- TASK TO COMPLETE -
Render the records below as a Markdown table with the columns "No." and "Entry", one row per line, numbered in order. Include only the lines from the one containing "genus: Desmodium" through the end of the records, and leave out any blank lines.

>>>

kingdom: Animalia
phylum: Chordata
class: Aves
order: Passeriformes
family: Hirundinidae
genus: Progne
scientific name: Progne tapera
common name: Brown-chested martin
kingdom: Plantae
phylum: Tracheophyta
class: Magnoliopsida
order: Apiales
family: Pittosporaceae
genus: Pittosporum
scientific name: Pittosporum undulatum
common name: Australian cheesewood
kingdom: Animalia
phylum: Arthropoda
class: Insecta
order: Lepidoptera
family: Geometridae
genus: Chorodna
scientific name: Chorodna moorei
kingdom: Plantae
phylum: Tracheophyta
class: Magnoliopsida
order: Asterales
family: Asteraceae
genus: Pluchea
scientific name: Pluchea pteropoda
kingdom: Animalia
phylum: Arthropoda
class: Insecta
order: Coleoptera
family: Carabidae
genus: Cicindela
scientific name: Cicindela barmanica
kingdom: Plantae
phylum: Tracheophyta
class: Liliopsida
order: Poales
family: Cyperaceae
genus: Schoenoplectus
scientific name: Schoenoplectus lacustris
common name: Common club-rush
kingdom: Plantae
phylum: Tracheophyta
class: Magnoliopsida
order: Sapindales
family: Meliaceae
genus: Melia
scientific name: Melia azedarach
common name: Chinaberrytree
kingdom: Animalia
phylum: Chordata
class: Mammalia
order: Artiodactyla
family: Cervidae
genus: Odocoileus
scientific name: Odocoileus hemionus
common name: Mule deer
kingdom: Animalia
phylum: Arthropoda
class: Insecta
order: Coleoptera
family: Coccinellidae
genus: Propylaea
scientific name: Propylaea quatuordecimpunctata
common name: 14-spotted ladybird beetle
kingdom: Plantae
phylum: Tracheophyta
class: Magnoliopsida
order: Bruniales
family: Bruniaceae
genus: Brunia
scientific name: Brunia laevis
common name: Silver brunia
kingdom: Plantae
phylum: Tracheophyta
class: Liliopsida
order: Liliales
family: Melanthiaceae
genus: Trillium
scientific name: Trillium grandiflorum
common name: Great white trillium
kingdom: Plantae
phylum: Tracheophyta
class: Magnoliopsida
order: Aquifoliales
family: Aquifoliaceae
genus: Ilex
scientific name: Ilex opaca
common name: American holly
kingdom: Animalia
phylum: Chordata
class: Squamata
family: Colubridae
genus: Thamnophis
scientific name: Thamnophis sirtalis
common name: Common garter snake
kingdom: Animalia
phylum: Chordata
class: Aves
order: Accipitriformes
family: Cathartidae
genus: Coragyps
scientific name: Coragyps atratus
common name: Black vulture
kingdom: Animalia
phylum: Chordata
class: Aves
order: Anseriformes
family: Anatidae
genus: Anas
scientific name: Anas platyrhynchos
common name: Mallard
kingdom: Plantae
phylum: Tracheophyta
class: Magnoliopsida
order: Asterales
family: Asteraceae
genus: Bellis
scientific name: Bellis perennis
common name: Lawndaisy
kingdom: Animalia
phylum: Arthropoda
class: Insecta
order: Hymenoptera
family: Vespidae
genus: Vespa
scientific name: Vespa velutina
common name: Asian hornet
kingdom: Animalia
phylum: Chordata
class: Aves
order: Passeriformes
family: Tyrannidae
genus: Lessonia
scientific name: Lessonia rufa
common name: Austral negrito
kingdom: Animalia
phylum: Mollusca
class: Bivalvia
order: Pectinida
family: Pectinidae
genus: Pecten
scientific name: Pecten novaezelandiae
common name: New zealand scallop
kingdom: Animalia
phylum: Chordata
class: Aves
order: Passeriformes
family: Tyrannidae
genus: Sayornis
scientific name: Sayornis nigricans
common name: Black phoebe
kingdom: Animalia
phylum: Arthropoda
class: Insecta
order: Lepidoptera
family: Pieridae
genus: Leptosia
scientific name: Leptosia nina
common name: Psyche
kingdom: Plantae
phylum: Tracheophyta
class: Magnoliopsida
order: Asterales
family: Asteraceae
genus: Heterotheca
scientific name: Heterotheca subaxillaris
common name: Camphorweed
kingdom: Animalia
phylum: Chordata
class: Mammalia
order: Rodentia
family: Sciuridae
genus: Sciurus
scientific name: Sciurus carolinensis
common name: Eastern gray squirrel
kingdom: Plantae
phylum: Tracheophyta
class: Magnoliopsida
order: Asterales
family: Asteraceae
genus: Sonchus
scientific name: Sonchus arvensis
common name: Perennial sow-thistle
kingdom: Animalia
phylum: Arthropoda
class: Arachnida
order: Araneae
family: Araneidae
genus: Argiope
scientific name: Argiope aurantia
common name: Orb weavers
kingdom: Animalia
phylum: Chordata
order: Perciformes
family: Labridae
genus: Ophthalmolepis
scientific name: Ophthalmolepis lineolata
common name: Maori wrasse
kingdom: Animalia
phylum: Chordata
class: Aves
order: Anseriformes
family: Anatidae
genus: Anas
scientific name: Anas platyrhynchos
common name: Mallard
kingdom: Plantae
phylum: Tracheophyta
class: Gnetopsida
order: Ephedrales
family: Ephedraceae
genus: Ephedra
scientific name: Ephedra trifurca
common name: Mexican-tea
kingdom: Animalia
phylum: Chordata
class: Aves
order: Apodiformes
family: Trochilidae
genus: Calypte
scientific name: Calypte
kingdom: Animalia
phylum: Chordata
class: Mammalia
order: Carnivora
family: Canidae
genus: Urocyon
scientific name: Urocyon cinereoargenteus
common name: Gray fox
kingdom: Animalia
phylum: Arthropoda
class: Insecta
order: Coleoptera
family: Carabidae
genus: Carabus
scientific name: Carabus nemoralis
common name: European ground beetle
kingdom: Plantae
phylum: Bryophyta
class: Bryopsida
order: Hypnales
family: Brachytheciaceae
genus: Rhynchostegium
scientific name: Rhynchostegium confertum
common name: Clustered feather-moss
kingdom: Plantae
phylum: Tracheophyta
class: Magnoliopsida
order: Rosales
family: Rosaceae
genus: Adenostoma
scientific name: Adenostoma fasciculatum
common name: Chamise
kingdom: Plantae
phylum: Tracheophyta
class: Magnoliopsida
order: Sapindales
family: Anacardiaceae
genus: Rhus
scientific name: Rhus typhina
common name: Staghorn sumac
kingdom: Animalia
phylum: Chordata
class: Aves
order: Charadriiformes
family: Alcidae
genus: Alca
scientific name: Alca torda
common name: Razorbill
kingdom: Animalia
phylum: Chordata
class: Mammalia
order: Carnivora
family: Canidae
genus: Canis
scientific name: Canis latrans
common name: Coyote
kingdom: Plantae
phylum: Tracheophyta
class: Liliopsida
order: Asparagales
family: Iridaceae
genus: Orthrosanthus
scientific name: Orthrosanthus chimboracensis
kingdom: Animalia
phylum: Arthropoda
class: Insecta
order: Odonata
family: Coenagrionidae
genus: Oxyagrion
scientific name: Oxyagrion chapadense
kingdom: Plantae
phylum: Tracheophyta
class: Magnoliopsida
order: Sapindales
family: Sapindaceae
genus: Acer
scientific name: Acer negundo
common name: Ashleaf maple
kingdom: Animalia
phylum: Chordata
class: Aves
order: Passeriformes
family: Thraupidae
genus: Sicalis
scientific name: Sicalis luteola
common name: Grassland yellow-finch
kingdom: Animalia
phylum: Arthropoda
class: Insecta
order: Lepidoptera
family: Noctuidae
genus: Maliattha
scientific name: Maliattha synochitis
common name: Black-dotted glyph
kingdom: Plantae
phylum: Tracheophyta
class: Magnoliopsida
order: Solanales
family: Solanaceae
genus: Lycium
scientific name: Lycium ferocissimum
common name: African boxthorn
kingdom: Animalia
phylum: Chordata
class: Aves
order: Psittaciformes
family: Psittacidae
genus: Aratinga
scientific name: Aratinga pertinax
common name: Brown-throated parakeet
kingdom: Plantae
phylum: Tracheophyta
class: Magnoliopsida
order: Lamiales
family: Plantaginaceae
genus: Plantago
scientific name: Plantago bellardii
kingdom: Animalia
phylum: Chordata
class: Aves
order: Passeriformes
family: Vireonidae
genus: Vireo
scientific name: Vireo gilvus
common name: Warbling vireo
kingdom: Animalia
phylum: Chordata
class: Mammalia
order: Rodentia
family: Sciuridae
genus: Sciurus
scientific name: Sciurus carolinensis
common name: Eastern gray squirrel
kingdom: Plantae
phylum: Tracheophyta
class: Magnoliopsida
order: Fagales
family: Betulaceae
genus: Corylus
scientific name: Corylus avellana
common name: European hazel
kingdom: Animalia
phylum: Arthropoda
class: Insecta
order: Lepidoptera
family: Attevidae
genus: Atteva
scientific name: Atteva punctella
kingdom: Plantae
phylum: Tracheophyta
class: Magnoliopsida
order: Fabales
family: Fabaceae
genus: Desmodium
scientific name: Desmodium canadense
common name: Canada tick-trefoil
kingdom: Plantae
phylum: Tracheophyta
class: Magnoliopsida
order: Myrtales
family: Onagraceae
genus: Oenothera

<<<

- ANSWER TO THIS PROBLEM -
| No. | Entry |
|---|---|
| 1 | genus: Desmodium |
| 2 | scientific name: Desmodium canadense |
| 3 | common name: Canada tick-trefoil |
| 4 | kingdom: Plantae |
| 5 | phylum: Tracheophyta |
| 6 | class: Magnoliopsida |
| 7 | order: Myrtales |
| 8 | family: Onagraceae |
| 9 | genus: Oenothera |